There were 5 female and 5 male puppies.
You can go there to bird hunt with their dogs or you can use your own dog.
They buy their birds and you pay for the amount of birds you want to be let loose on their 300 or so acres.
I will be making a trip next year.

It was quite funny actually
The first video they were small and kid-of toppled around a bit.
My wife is like "wow they are soooo cute".
She seen that video and went "oh my"
haha


----------



## Rudy

;D


----------



## Luv2Run

HI Trevor1000

what a small world....Our female Vizsla is coming from that same litter. Our puppies are siblings 

Thanks
Tina


----------



## Shake

...and my lil Biscuit--who's tearing up her toy at my feet under the desk as I type--shares the same parents. She was born March 1st. I know Onpoint were very proud of the mating between Peach and Sammy, so I'm not surprised to see another litter. They're fantastic pups. Enjoy!

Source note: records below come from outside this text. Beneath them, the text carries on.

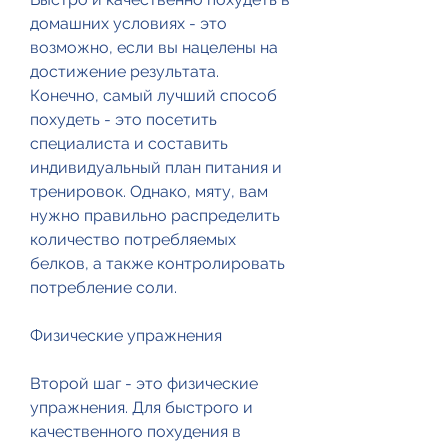
домашних условиях - это 
возможно, если вы нацелены на 
достижение результата. 
Конечно, самый лучший способ 
похудеть - это посетить 
специалиста и составить 
индивидуальный план питания и 
тренировок. Однако, мяту, вам 
нужно правильно распределить 
количество потребляемых 
белков, а также контролировать 
потребление соли.
Физические упражнения
Второй шаг - это физические 
упражнения. Для быстрого и 
качественного похудения в 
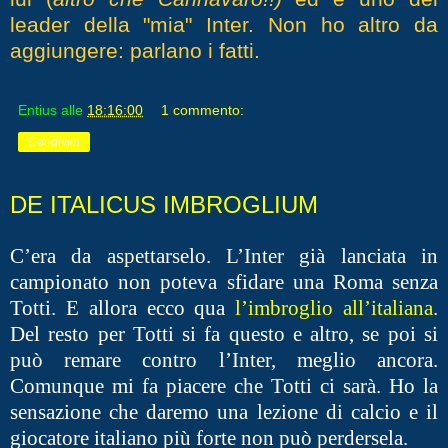
leader della "mia" Inter. Non ho altro da
aggiungere: parlano i fatti.
Entius
alle
18:16:00
1 commento:
Condividi
DE ITALICUS IMBROGLIUM
C’era da aspettarselo. L’Inter già lanciata in
campionato non poteva sfidare una Roma senza
Totti. E allora ecco qua
l’imbroglio all’italiana
.
Del resto per Totti si fa questo e altro, se poi si
può remare contro l’Inter, meglio ancora.
Comunque mi fa piacere che Totti ci sarà. Ho la
sensazione che daremo una lezione di calcio e il
giocatore italiano più forte non può perdersela.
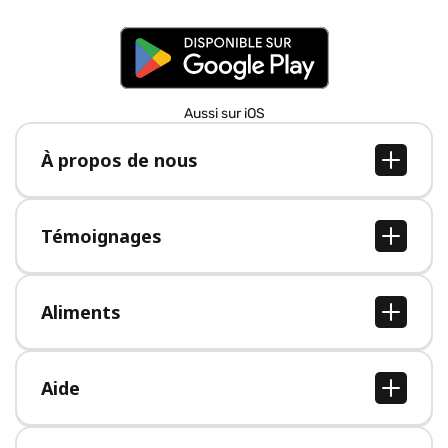
Aussi sur iOS
À propos de nous
À propos de nous
Postes
Témoignages
Presse
Tous les témoignages
Aliments
Tous les aliments
Aide
Centre d'aide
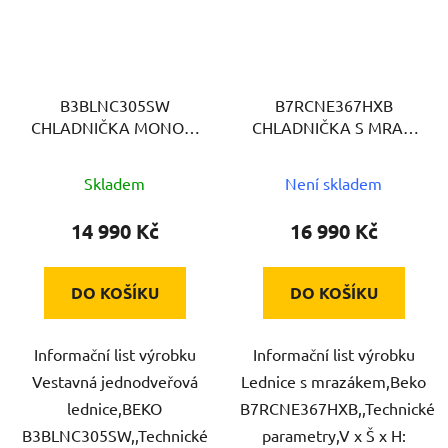
B3BLNC305SW
B7RCNE367HXB
CHLADNIČKA MONOK.
CHLADNIČKA S MRAZ.
VES. BEKO
BEKO
Skladem
Není skladem
14 990 Kč
16 990 Kč
DO KOŠÍKU
DO KOŠÍKU
Informační list výrobku
Informační list výrobku
Vestavná jednodveřová
Lednice s mrazákem,Beko
lednice,BEKO
B7RCNE367HXB,,Technické
B3BLNC305SW,,Technické
parametry,V x Š x H:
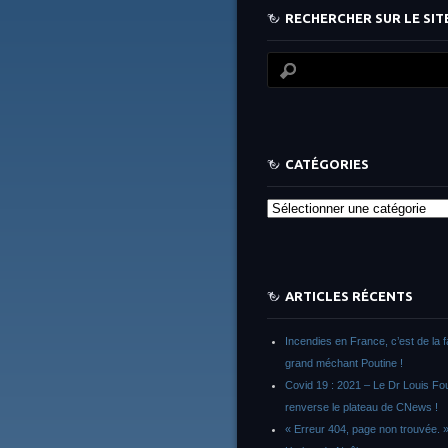
RECHERCHER SUR LE SITE
CATÉGORIES
Catégories
ARTICLES RÉCENTS
Incendies en France, c’est de la 
grand méchant Poutine !
Covid 19 : 2021 – Le Dr Louis F
renverse le plateau de CNews !
« Erreur 404, page non trouvée. 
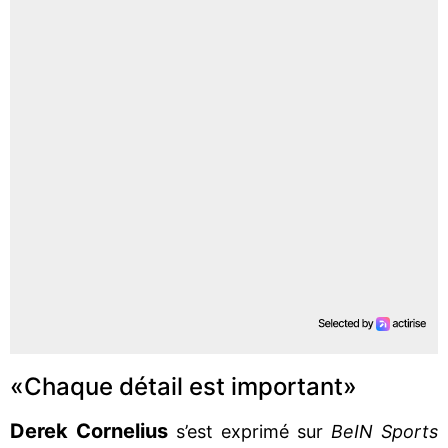
«Chaque détail est important»
Derek Cornelius
s’est exprimé sur
BeIN Sports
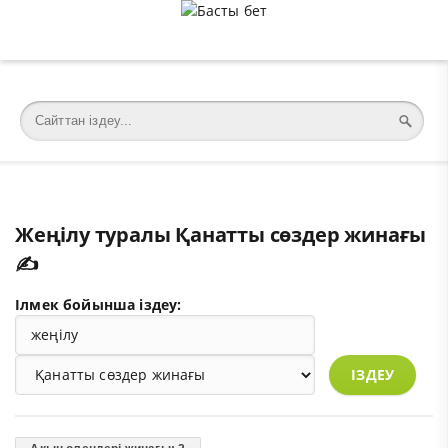
�meta charset="utf-8">
Жеңілу туралы Қанатты сөздер жинағы
✍️
Ілмек бойынша іздеу:
ІЗДЕУ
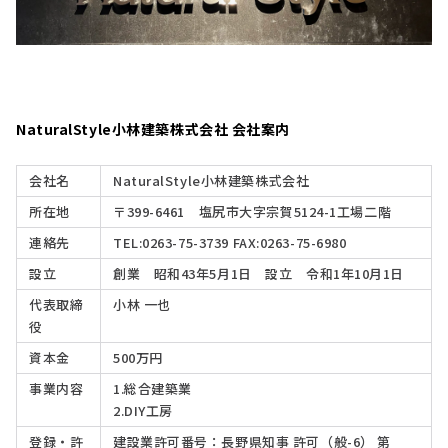
NaturalStyle小林建築株式会社 会社案内
会社名
NaturalStyle小林建築株式会社
所在地
〒399-6461 塩尻市大字宗賀5124-1工場二階
連絡先
TEL:0263-75-3739 FAX:0263-75-6980
設立
創業 昭和43年5月1日 設立 令和1年10月1日
代表取締
小林 一也
役
資本金
500万円
事業内容
1.総合建築業
2.DIY工房
登録・許
建設業許可番号：長野県知事 許可（般-6） 第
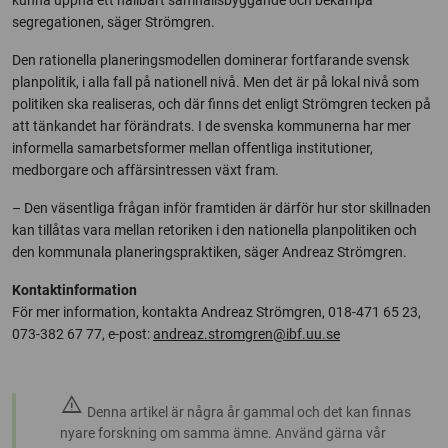
kunna uppnå ett hållbart samhällsbyggande och bekämpa
segregationen, säger Strömgren.
Den rationella planeringsmodellen dominerar fortfarande svensk
planpolitik, i alla fall på nationell nivå. Men det är på lokal nivå som
politiken ska realiseras, och där finns det enligt Strömgren tecken på
att tänkandet har förändrats. I de svenska kommunerna har mer
informella samarbetsformer mellan offentliga institutioner,
medborgare och affärsintressen växt fram.
– Den väsentliga frågan inför framtiden är därför hur stor skillnaden
kan tillåtas vara mellan retoriken i den nationella planpolitiken och
den kommunala planeringspraktiken, säger Andreaz Strömgren.
Kontaktinformation
För mer information, kontakta Andreaz Strömgren, 018-471 65 23,
073-382 67 77, e-post:
andreaz.stromgren@ibf.uu.se
warning
Denna artikel är några år gammal och det kan finnas
nyare forskning om samma ämne. Använd gärna vår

P.S. Whereabouts in Ontario are you? I'm between London and Windsor.


----------



## MCD

Hey we live in London. Our puppy is almost a half year old. Her name is Dharma. She comes from Dream Vizslas in St Williams though. It is always good to know that there are other Vs in our area and we can try to get together like they do in Toronto.


----------



## trevor1000

We are in Petawawa.
I agree the puppies from Peach and Sammy are great looking.
Onpoint was quite easy to deal with and seem to care a GREAT deal for their dogs.
Here is a pic we took of the runt female from the same litter.
We went for a visit when the puppies were 4 weeks old.
She was adorable.


----------



## Beckster

Too cute! Odin is 13 weeks old now and already I can't believe he was such a little peanut like that. Enjoy!!


----------



## R E McCraith

'T' hope your pup grows up to have a nose as BIG as yours !!!!!!!! LOL - you VVill have a hunting 'V' - LOL


----------



## harrigab

R said:


> 'T' hope your pup grows up to have a nose as BIG as yours !!!!!!!! LOL - you VVill have a hunting 'V' - LOL


cheeky bugger! ha ha!


----------